[Data entries]
· · · · · · ·
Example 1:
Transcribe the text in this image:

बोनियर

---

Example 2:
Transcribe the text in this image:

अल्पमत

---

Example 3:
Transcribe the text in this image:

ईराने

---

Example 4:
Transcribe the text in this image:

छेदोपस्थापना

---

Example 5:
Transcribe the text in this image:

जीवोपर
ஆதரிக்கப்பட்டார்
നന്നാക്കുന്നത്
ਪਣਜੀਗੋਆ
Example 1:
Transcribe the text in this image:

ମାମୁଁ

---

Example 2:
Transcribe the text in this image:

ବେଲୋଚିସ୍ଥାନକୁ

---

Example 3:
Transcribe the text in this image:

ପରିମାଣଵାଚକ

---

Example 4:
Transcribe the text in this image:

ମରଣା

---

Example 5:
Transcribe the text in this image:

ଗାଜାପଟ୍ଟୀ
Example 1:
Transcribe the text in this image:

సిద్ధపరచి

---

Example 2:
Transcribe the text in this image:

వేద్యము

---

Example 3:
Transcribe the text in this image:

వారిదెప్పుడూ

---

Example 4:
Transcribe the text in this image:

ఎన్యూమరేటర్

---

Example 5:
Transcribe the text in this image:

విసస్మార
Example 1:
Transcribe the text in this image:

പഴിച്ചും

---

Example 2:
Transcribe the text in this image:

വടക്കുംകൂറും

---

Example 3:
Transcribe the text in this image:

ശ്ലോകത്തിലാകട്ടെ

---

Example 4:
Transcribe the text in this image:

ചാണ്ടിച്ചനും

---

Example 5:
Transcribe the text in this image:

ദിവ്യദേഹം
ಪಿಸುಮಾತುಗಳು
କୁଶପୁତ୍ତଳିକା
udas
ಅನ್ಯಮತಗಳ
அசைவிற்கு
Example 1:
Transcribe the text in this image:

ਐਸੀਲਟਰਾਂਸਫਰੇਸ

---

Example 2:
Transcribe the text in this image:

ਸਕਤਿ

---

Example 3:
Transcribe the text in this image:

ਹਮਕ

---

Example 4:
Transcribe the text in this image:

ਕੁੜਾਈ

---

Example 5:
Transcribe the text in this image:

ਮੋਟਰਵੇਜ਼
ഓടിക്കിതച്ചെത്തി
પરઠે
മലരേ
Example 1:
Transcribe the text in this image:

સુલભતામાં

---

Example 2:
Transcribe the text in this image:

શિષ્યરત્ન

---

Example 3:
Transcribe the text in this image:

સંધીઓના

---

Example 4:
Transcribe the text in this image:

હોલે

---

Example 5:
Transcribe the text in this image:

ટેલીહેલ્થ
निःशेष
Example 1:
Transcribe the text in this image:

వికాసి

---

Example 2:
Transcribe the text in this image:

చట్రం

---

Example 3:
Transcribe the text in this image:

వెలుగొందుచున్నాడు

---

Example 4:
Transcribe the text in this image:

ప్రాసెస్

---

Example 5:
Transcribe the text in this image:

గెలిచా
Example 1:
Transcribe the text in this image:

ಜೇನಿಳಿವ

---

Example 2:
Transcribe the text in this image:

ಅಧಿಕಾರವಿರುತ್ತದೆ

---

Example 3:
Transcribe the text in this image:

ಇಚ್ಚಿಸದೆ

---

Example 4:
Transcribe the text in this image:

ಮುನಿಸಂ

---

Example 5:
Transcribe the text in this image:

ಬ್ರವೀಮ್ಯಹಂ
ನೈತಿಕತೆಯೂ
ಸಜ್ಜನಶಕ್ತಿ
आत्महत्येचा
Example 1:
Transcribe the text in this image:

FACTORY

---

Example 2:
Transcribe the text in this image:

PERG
· · · · · · ·
Down to the last line, restate the records exactly.

Example 1:
Transcribe the text in this image:

बोनियर

---

Example 2:
Transcribe the text in this image:

अल्पमत

---

Example 3:
Transcribe the text in this image:

ईराने

---

Example 4:
Transcribe the text in this image:

छेदोपस्थापना

---

Example 5:
Transcribe the text in this image:

जीवोपर
ஆதரிக்கப்பட்டார்
നന്നാക്കുന്നത്
ਪਣਜੀਗੋਆ
Example 1:
Transcribe the text in this image:

ମାମୁଁ

---

Example 2:
Transcribe the text in this image:

ବେଲୋଚିସ୍ଥାନକୁ

---

Example 3:
Transcribe the text in this image:

ପରିମାଣଵାଚକ

---

Example 4:
Transcribe the text in this image:

ମରଣା

---

Example 5:
Transcribe the text in this image:

ଗାଜାପଟ୍ଟୀ
Example 1:
Transcribe the text in this image:

సిద్ధపరచి

---

Example 2:
Transcribe the text in this image:

వేద్యము

---

Example 3:
Transcribe the text in this image:

వారిదెప్పుడూ

---

Example 4:
Transcribe the text in this image:

ఎన్యూమరేటర్

---

Example 5:
Transcribe the text in this image:

విసస్మార
Example 1:
Transcribe the text in this image:

പഴിച്ചും

---

Example 2:
Transcribe the text in this image:

വടക്കുംകൂറും

---

Example 3:
Transcribe the text in this image:

ശ്ലോകത്തിലാകട്ടെ

---

Example 4:
Transcribe the text in this image:

ചാണ്ടിച്ചനും

---

Example 5:
Transcribe the text in this image:

ദിവ്യദേഹം
ಪಿಸುಮಾತುಗಳು
କୁଶପୁତ୍ତଳିକା
udas
ಅನ್ಯಮತಗಳ
அசைவிற்கு
Example 1:
Transcribe the text in this image:

ਐਸੀਲਟਰਾਂਸਫਰੇਸ

---

Example 2:
Transcribe the text in this image:

ਸਕਤਿ

---

Example 3:
Transcribe the text in this image:

ਹਮਕ

---

Example 4:
Transcribe the text in this image:

ਕੁੜਾਈ

---

Example 5:
Transcribe the text in this image:

ਮੋਟਰਵੇਜ਼
ഓടിക്കിതച്ചെത്തി
પરઠે
മലരേ
Example 1:
Transcribe the text in this image:

સુલભતામાં

---

Example 2:
Transcribe the text in this image:

શિષ્યરત્ન

---

Example 3:
Transcribe the text in this image:

સંધીઓના

---

Example 4:
Transcribe the text in this image:

હોલે

---

Example 5:
Transcribe the text in this image:

ટેલીહેલ્થ
निःशेष
Example 1:
Transcribe the text in this image:

వికాసి

---

Example 2:
Transcribe the text in this image:

చట్రం

---

Example 3:
Transcribe the text in this image:

వెలుగొందుచున్నాడు

---

Example 4:
Transcribe the text in this image:

ప్రాసెస్

---

Example 5:
Transcribe the text in this image:

గెలిచా
Example 1:
Transcribe the text in this image:

ಜೇನಿಳಿವ

---

Example 2:
Transcribe the text in this image:

ಅಧಿಕಾರವಿರುತ್ತದೆ

---

Example 3:
Transcribe the text in this image:

ಇಚ್ಚಿಸದೆ

---

Example 4:
Transcribe the text in this image:

ಮುನಿಸಂ

---

Example 5:
Transcribe the text in this image:

ಬ್ರವೀಮ್ಯಹಂ
ನೈತಿಕತೆಯೂ
ಸಜ್ಜನಶಕ್ತಿ
आत्महत्येचा
Example 1:
Transcribe the text in this image:

FACTORY

---

Example 2:
Transcribe the text in this image:

PERG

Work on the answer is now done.